ACTION ITEM A. Rewrite the entries from their beginning through the line that contains "711.8], [0, 0, 1]] dist [0.037940, -0.012658]", replacing "image" with "frame" and leaving everything else unchanged. Omit the pictures.

TEXT PASSAGE.
((

[Date Prev][Date Next][Thread Prev][Thread Next][Date Index][Thread Index]

20030920: mesodata load average (cont.)



>From:  Gerry Creager N5JXS <address@hidden>
>Organization:  Texas A&M University -- AATLT
>Keywords:  200309201339.h8KDdPk1012811 LDM scour load average

Hi Gerry,

>Thanks for the concise notes.  That helps me a lot to get a better 
>understanding.
>
>One thing I noted this morning was 8 instances of the pruning script!

OK, this tells me a lot.  Apparently, mesodata is not able to complete
a prune of the tree before another invocation starts.  I had set this
up to run every half hour.  I see that you changed this to run every
8 hours, but left the number of files to keep at 288.

I think we are zeroing in on the area of the problem.  The 'df -sk *'
invocation I ran yesterday (and included partial output) never
did complete.  It was like it got stuck somewhere.  This sounds like
the pruning script (a find invocation that runs rm) is hitting
the same kind of wall that 'df' did.  This would seem to indicate
that there is some sort of a problem with your hard disk.  I took
a quick look at /var/log/messages.1, and see that mesodata is losing
ntpd time synchronization regularly.  Ordinarily, I wouldn't think
much of this, but it may some of the time swings approach 10 seconds.

))

GIVEN INFORMATION.
((

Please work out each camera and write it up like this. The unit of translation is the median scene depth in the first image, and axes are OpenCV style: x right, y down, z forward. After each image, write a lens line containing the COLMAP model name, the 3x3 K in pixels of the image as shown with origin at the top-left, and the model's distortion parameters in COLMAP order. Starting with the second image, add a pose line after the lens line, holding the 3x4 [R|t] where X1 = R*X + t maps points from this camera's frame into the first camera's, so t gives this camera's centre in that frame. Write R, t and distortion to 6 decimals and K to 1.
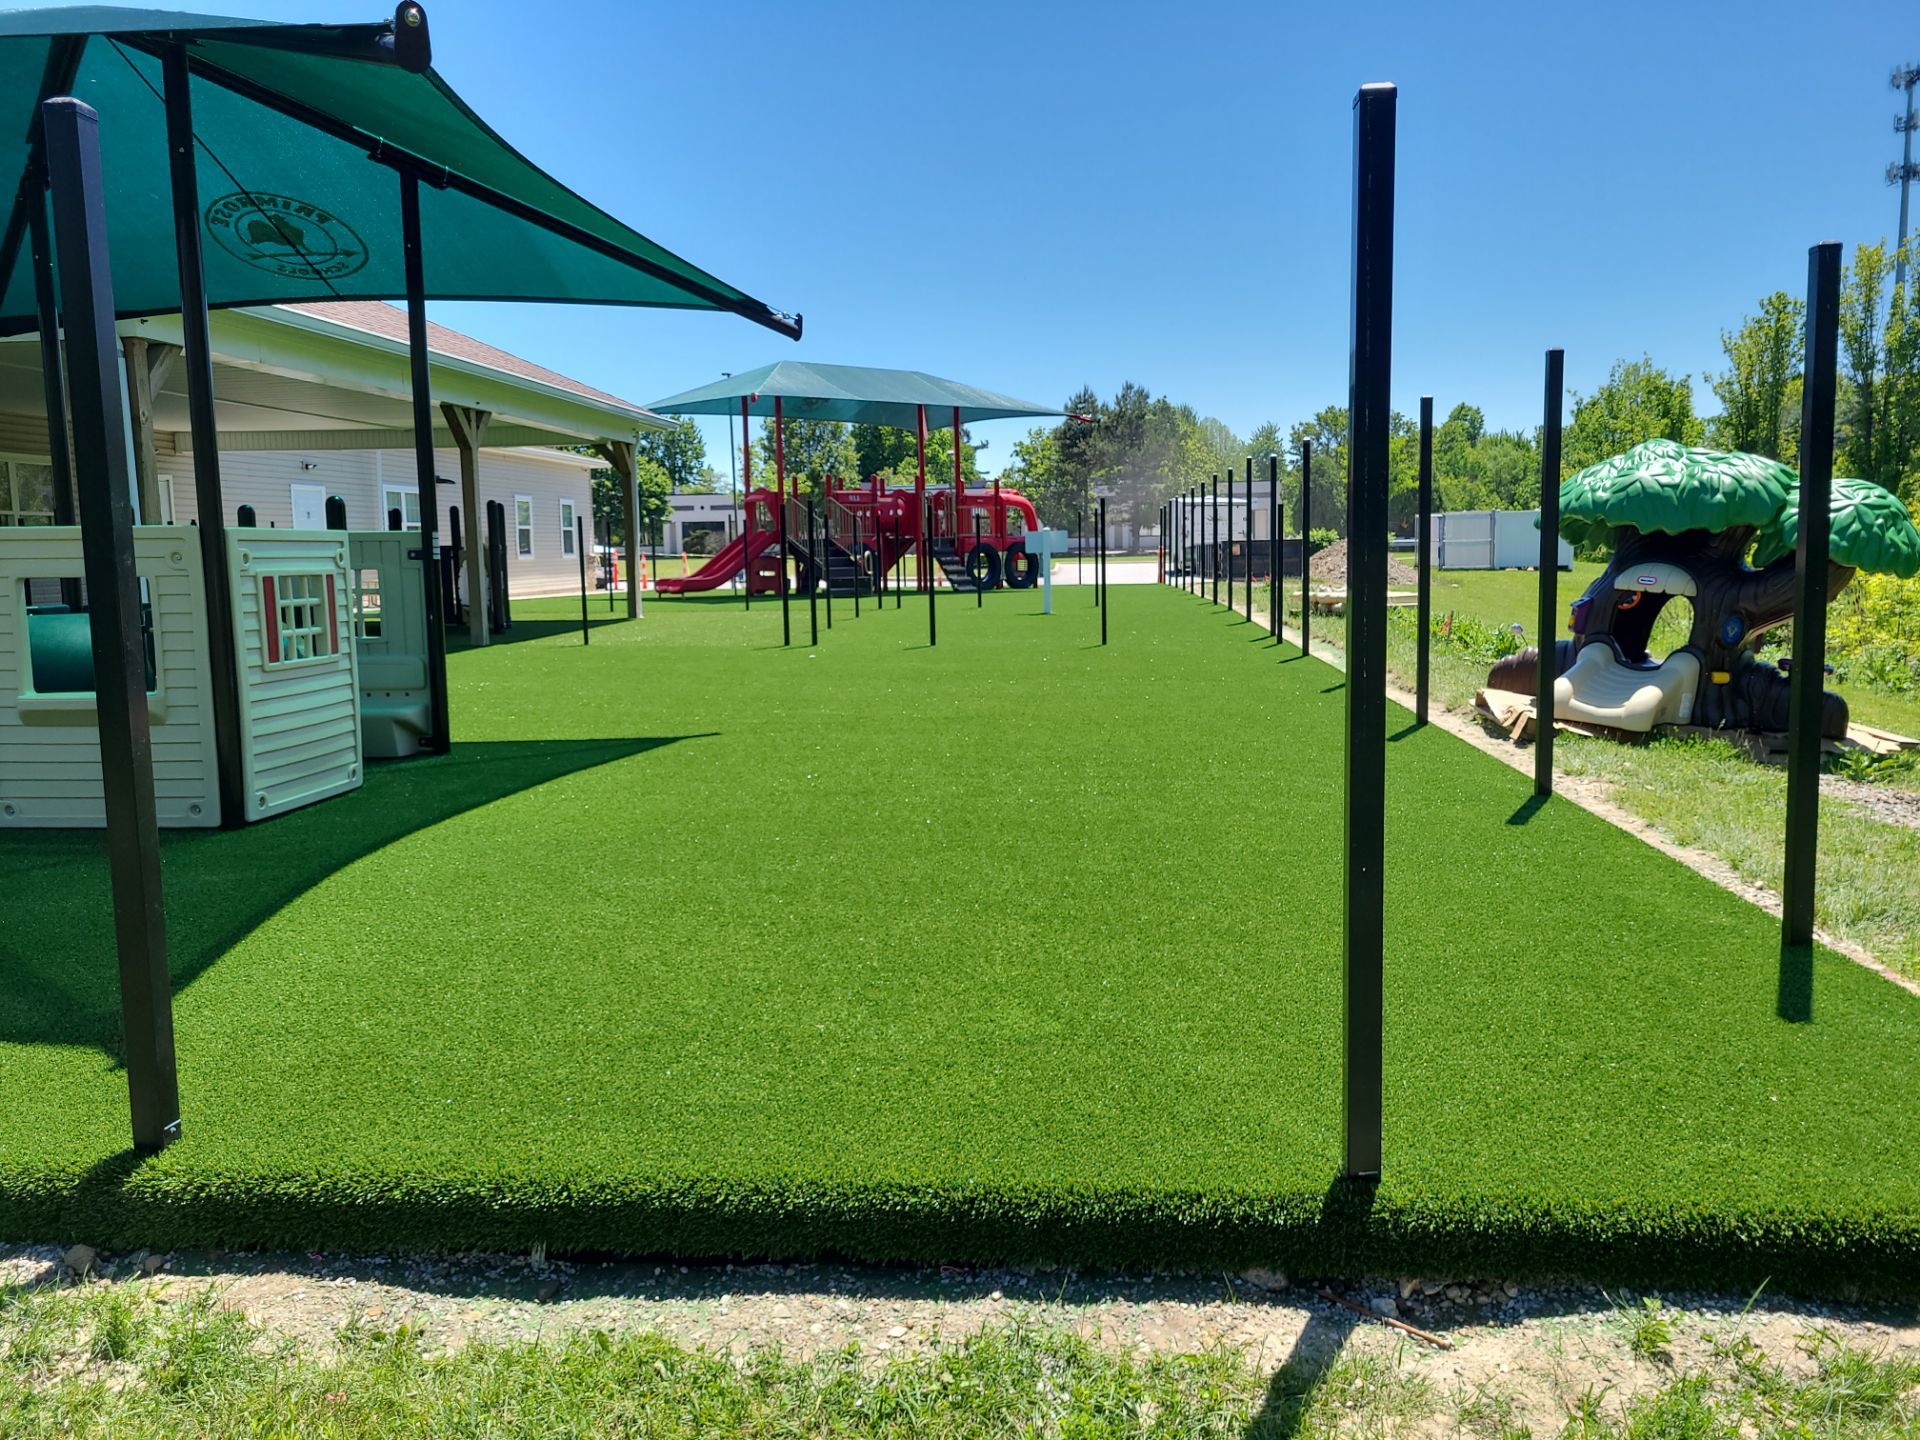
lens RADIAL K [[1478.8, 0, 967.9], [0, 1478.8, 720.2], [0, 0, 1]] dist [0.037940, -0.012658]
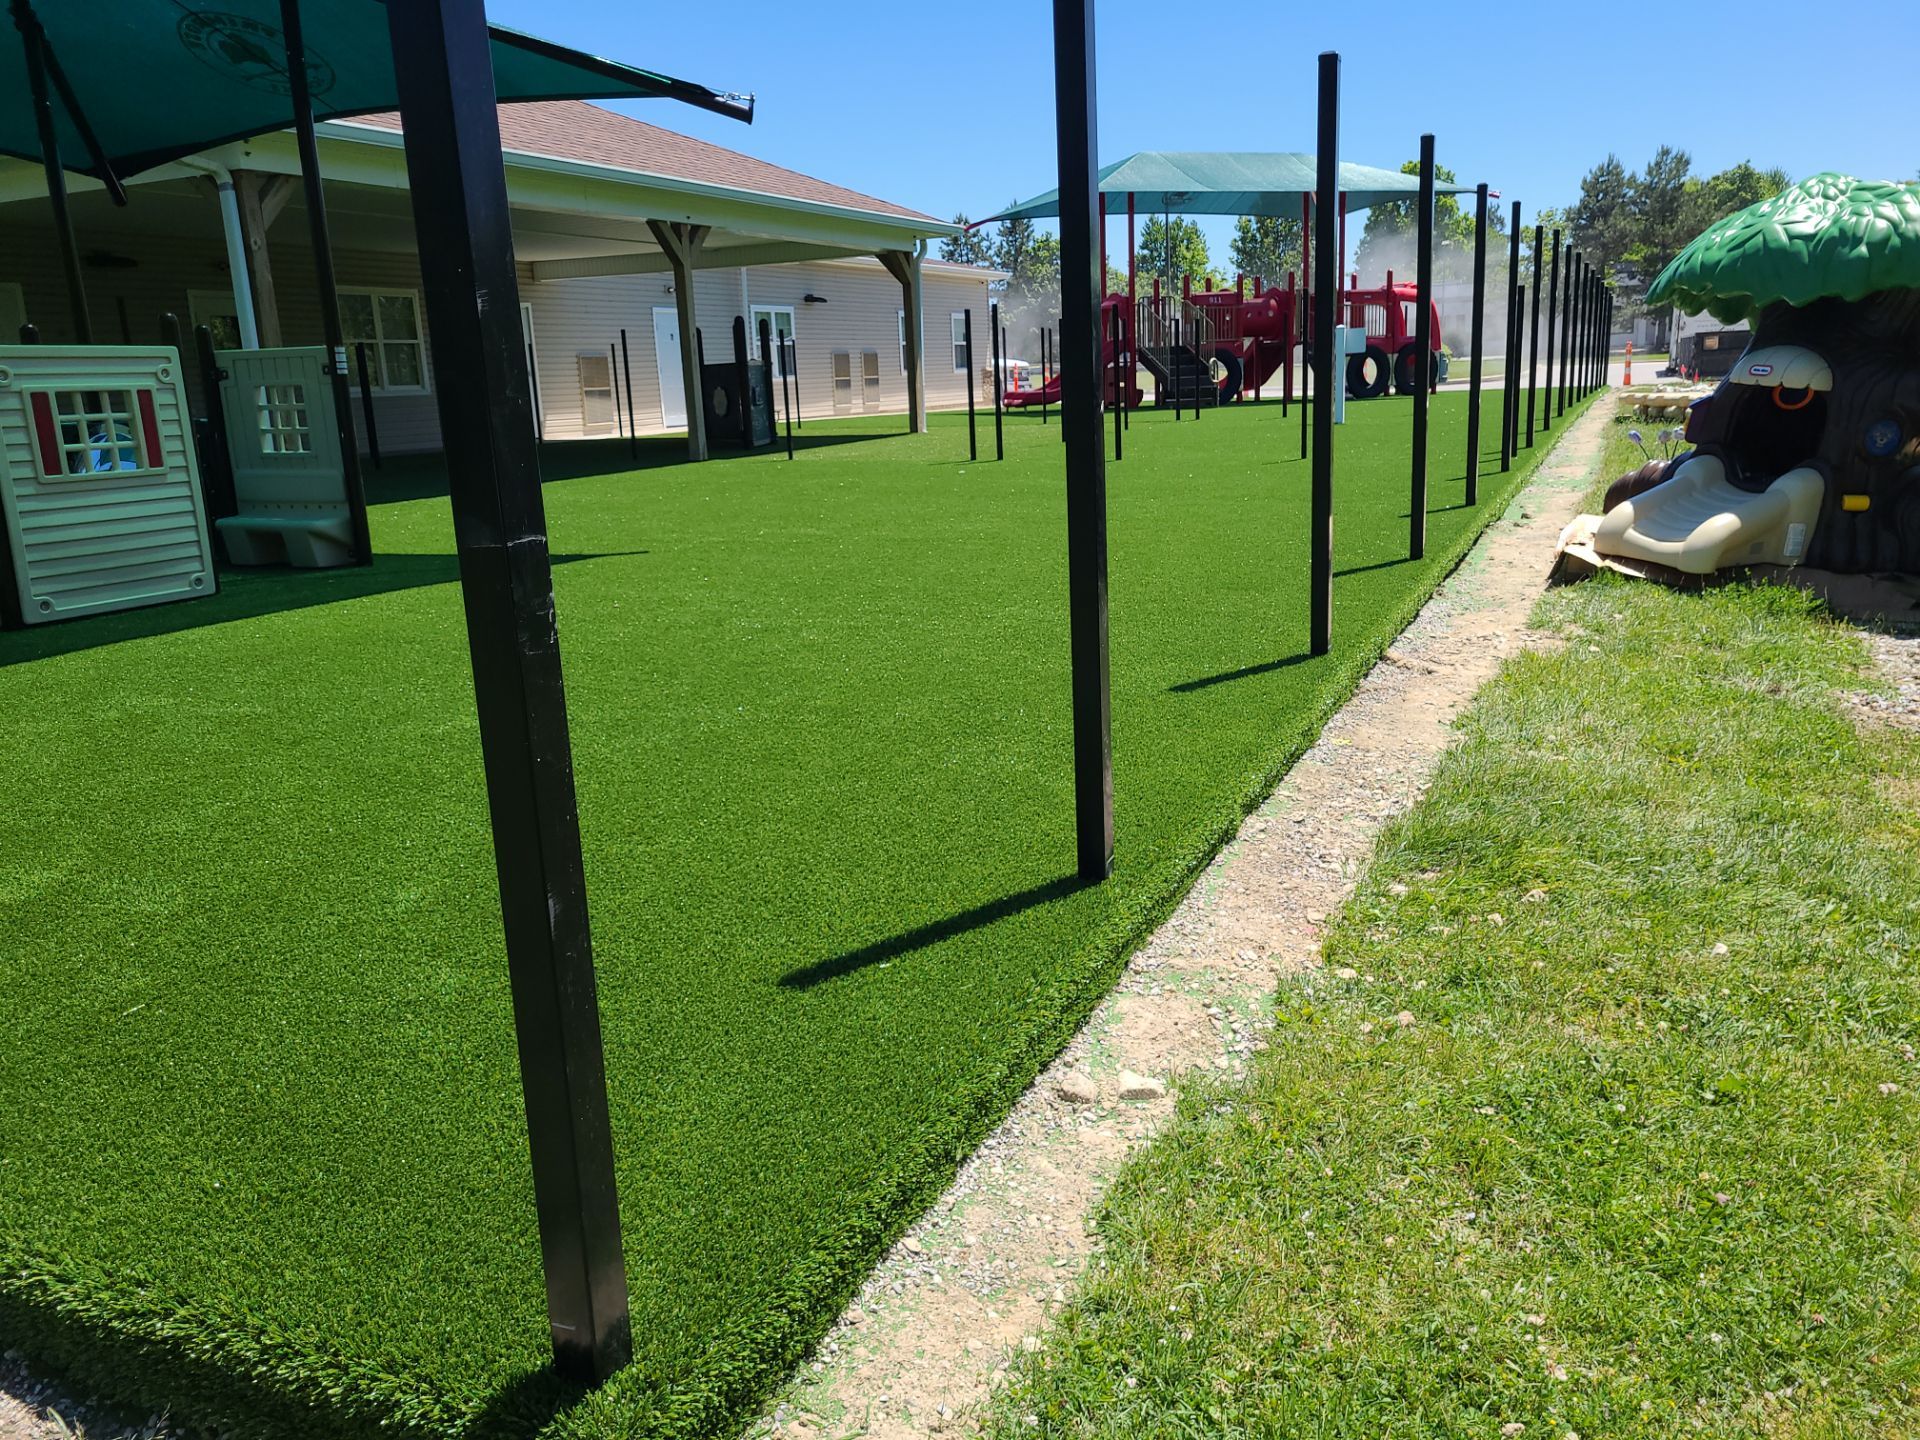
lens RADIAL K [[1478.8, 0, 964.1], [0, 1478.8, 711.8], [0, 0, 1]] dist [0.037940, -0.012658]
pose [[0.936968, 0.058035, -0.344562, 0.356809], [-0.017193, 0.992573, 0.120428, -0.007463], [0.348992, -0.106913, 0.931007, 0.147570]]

))

ACTION ITEM B. From the message on mesodata load average, write out the passage that opens with the words "OK, this tells" and closes with "approach 10 seconds.".

ANSWER BOX A.
Please work out each camera and write it up like this. The unit of translation is the median scene depth in the first frame, and axes are OpenCV style: x right, y down, z forward. After each frame, write a lens line containing the COLMAP model name, the 3x3 K in pixels of the frame as shown with origin at the top-left, and the model's distortion parameters in COLMAP order. Starting with the second frame, add a pose line after the lens line, holding the 3x4 [R|t] where X1 = R*X + t maps points from this camera's frame into the first camera's, so t gives this camera's centre in that frame. Write R, t and distortion to 6 decimals and K to 1.
lens RADIAL K [[1478.8, 0, 967.9], [0, 1478.8, 720.2], [0, 0, 1]] dist [0.037940, -0.012658]
lens RADIAL K [[1478.8, 0, 964.1], [0, 1478.8, 711.8], [0, 0, 1]] dist [0.037940, -0.012658]

ANSWER BOX B.
OK, this tells me a lot.  Apparently, mesodata is not able to complete
a prune of the tree before another invocation starts.  I had set this
up to run every half hour.  I see that you changed this to run every
8 hours, but left the number of files to keep at 288.

I think we are zeroing in on the area of the problem.  The 'df -sk *'
invocation I ran yesterday (and included partial output) never
did complete.  It was like it got stuck somewhere.  This sounds like
the pruning script (a find invocation that runs rm) is hitting
the same kind of wall that 'df' did.  This would seem to indicate
that there is some sort of a problem with your hard disk.  I took
a quick look at /var/log/messages.1, and see that mesodata is losing
ntpd time synchronization regularly.  Ordinarily, I wouldn't think
much of this, but it may some of the time swings approach 10 seconds.